• EXERCISE INSTRUCTIONS: Your answer must be the records below repeated word for word, with no pictures in it.

======== PROVIDED INFORMATION

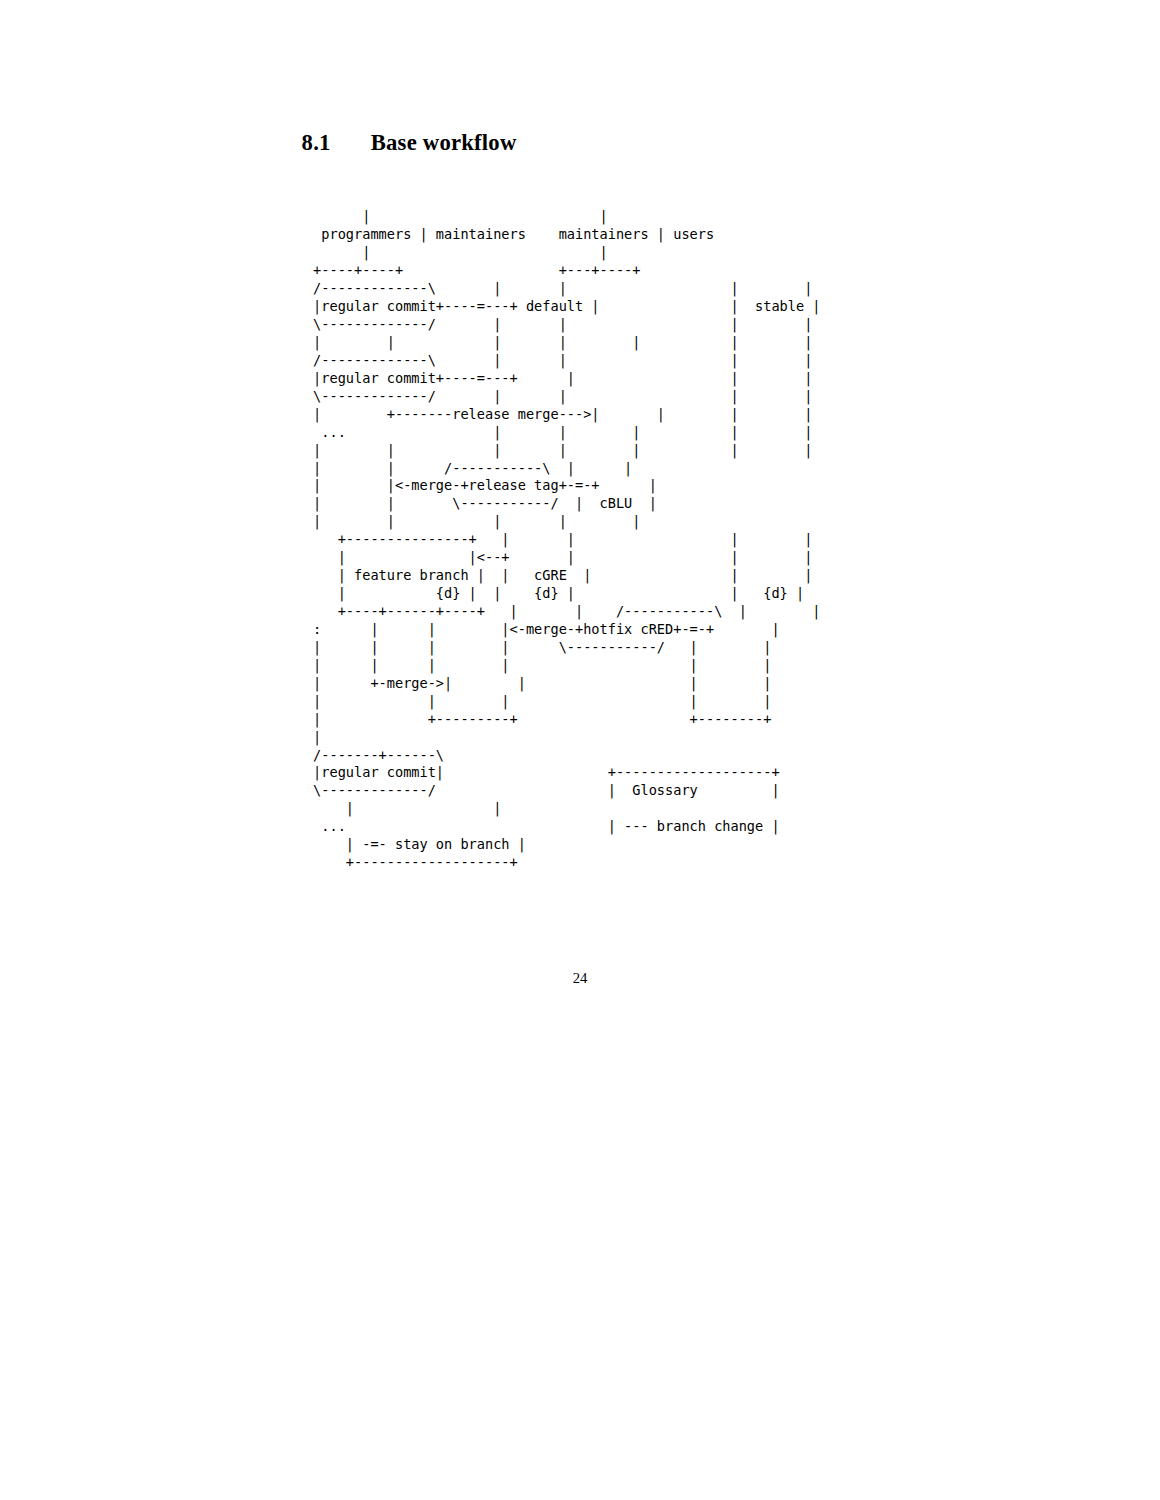8.1 Base workflow
      |                            |
 programmers | maintainers    maintainers | users
      |                            |
+----+----+                   +---+----+
/-------------\       |       |                    |        |
|regular commit+----=---+ default |                |  stable |
\-------------/       |       |                    |        |
|        |            |       |        |           |        |
/-------------\       |       |                    |        |
|regular commit+----=---+      |                   |        |
\-------------/       |       |                    |        |
|        +-------release merge--->|       |        |        |
 ...                  |       |        |           |        |
|        |            |       |        |           |        |
|        |      /-----------\  |      |
|        |<-merge-+release tag+-=-+      |
|        |       \-----------/  |  cBLU  |
|        |            |       |        |
   +---------------+   |       |                   |        |
   |               |<--+       |                   |        |
   | feature branch |  |   cGRE  |                 |        |
   |           {d} |  |    {d} |                   |   {d} |
   +----+------+----+   |       |    /-----------\  |        |
:      |      |        |<-merge-+hotfix cRED+-=-+       |
|      |      |        |      \-----------/   |        |
|      |      |        |                      |        |
|      +-merge->|        |                    |        |
|             |        |                      |        |
|             +---------+                     +--------+
|
/-------+------\
|regular commit|                    +-------------------+
\-------------/                     |  Glossary         |
    |                 |
 ...                                | --- branch change |
    | -=- stay on branch |
    +-------------------+
24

================

• FINISHED EXERCISE:
8.1 Base workflow
      |                            |
 programmers | maintainers    maintainers | users
      |                            |
+----+----+                   +---+----+
/-------------\       |       |                    |        |
|regular commit+----=---+ default |                |  stable |
\-------------/       |       |                    |        |
|        |            |       |        |           |        |
/-------------\       |       |                    |        |
|regular commit+----=---+      |                   |        |
\-------------/       |       |                    |        |
|        +-------release merge--->|       |        |        |
 ...                  |       |        |           |        |
|        |            |       |        |           |        |
|        |      /-----------\  |      |
|        |<-merge-+release tag+-=-+      |
|        |       \-----------/  |  cBLU  |
|        |            |       |        |
   +---------------+   |       |                   |        |
   |               |<--+       |                   |        |
   | feature branch |  |   cGRE  |                 |        |
   |           {d} |  |    {d} |                   |   {d} |
   +----+------+----+   |       |    /-----------\  |        |
:      |      |        |<-merge-+hotfix cRED+-=-+       |
|      |      |        |      \-----------/   |        |
|      |      |        |                      |        |
|      +-merge->|        |                    |        |
|             |        |                      |        |
|             +---------+                     +--------+
|
/-------+------\
|regular commit|                    +-------------------+
\-------------/                     |  Glossary         |
    |                 |
 ...                                | --- branch change |
    | -=- stay on branch |
    +-------------------+
24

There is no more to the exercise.